§ Questions:
1 - In the court rulings text, under which Code section do the same rules apply in the qualified plan area?
2 - Extract the passage of the court rulings text from "The Supreme Court" up to and including "narrowing that right.", word for word.
3 - Check each statement against the court rulings text and answer yes or no, quoting the words that decide it: (a) The Supreme Court accepted the pension fund's argument. (b) Kimbell v. United States was a Fifth Circuit decision. (c) The Fifth Circuit agreed with the lower court that family members cannot enter into a bona fide transaction.

§ Study text:
The Supreme Court concluded that there was no way that, in any practical sense, this change of terms could not be viewed as shrinking the value of Heinz's and Schmidt's pension rights and reducing their promised benefits. The court rejected the pension fund's argument as overly technical, holding that its constricted reading of the anti-cutback rule missed the point. According to the Court, while ERISA permits conditions that are imposed up-front as elements of the benefit itself, the issue in this case was whether a new condition may be imposed after the benefit has accrued. The right to receive certain money on a certain date, the court stated, may not be limited by a new condition narrowing that right.

 

OBSERVATION: The court's interpretation of this provision is important because, under Code Section 411(d)(6), the same rules apply in the qualified plan area.

 


 

 

2) Fifth Circuit Decision Provides Road Map for Estate Planners

A recent Fifth Circuit decision is good news for estate tax planners. In Kimbell v. United States,  the court details actions estate planners can take to prevent the value of assets transferred to a partnership from subsequently being included in a transferor-decedent's estate. In doing so, the court rejected the lower court's finding that (1) family members can not enter into a bona fide transaction, and (2) a transfer of assets in return for a pro rata partnership interest is not a transfer for full and adequate consideration.

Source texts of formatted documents
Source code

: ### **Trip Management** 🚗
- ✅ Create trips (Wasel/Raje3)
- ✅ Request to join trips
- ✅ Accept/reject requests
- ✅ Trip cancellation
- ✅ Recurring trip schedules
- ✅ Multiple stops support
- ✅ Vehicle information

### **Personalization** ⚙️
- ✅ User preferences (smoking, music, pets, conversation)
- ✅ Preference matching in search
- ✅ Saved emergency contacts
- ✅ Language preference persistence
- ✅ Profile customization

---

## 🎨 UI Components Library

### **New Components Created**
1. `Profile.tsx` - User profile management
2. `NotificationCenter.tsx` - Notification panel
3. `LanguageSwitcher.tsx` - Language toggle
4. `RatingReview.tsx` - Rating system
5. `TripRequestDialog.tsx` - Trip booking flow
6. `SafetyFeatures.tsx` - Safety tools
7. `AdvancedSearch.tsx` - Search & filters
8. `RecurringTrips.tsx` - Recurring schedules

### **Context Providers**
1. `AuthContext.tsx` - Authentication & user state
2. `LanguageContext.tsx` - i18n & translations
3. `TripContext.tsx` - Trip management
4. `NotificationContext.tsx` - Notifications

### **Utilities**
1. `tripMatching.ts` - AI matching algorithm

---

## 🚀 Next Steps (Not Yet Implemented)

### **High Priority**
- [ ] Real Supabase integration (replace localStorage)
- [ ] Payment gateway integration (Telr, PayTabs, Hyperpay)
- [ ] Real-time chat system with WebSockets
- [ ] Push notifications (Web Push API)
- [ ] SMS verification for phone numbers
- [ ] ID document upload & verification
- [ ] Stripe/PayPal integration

...

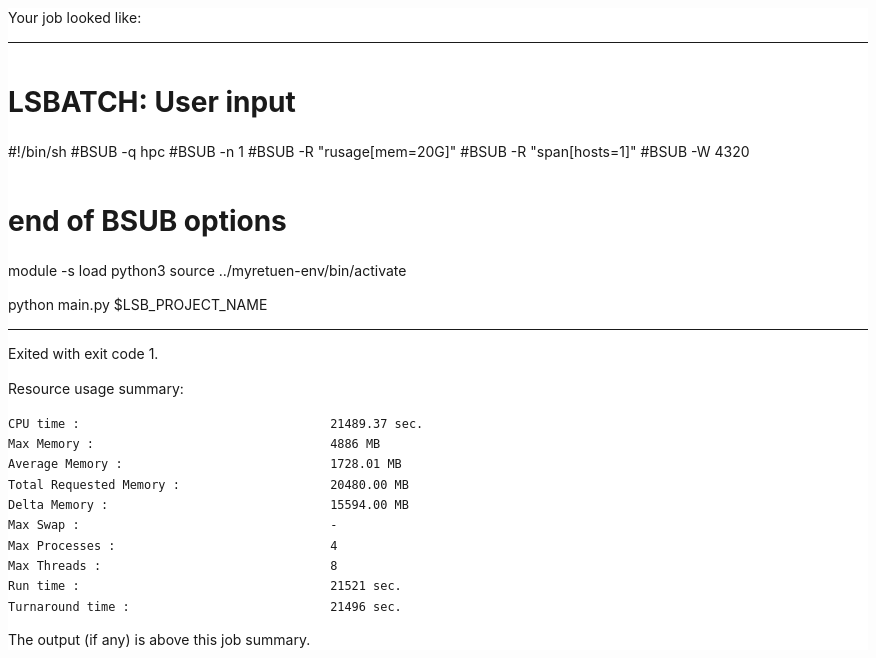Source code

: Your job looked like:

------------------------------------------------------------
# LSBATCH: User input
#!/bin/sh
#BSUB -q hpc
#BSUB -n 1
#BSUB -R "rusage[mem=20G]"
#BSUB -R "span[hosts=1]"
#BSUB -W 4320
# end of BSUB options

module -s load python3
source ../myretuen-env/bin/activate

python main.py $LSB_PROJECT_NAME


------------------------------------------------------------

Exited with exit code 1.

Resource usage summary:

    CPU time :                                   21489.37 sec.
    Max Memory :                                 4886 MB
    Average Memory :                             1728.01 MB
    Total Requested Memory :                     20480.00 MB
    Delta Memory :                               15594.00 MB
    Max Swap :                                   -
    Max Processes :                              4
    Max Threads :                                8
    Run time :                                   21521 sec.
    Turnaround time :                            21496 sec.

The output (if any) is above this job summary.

§ Per-task outputs:
1 - Code Section 411(d)(6).

2 -
The Supreme Court concluded that there was no way that, in any practical sense, this change of terms could not be viewed as shrinking the value of Heinz's and Schmidt's pension rights and reducing their promised benefits. The court rejected the pension fund's argument as overly technical, holding that its constricted reading of the anti-cutback rule missed the point. According to the Court, while ERISA permits conditions that are imposed up-front as elements of the benefit itself, the issue in this case was whether a new condition may be imposed after the benefit has accrued. The right to receive certain money on a certain date, the court stated, may not be limited by a new condition narrowing that right.

3 -
(a) No: "The court rejected the pension fund's argument as overly technical"
(b) Yes: "A recent Fifth Circuit decision is good news for estate tax planners. In Kimbell v. United States"
(c) No: "the court rejected the lower court's finding that (1) family members can not enter into a bona fide transaction"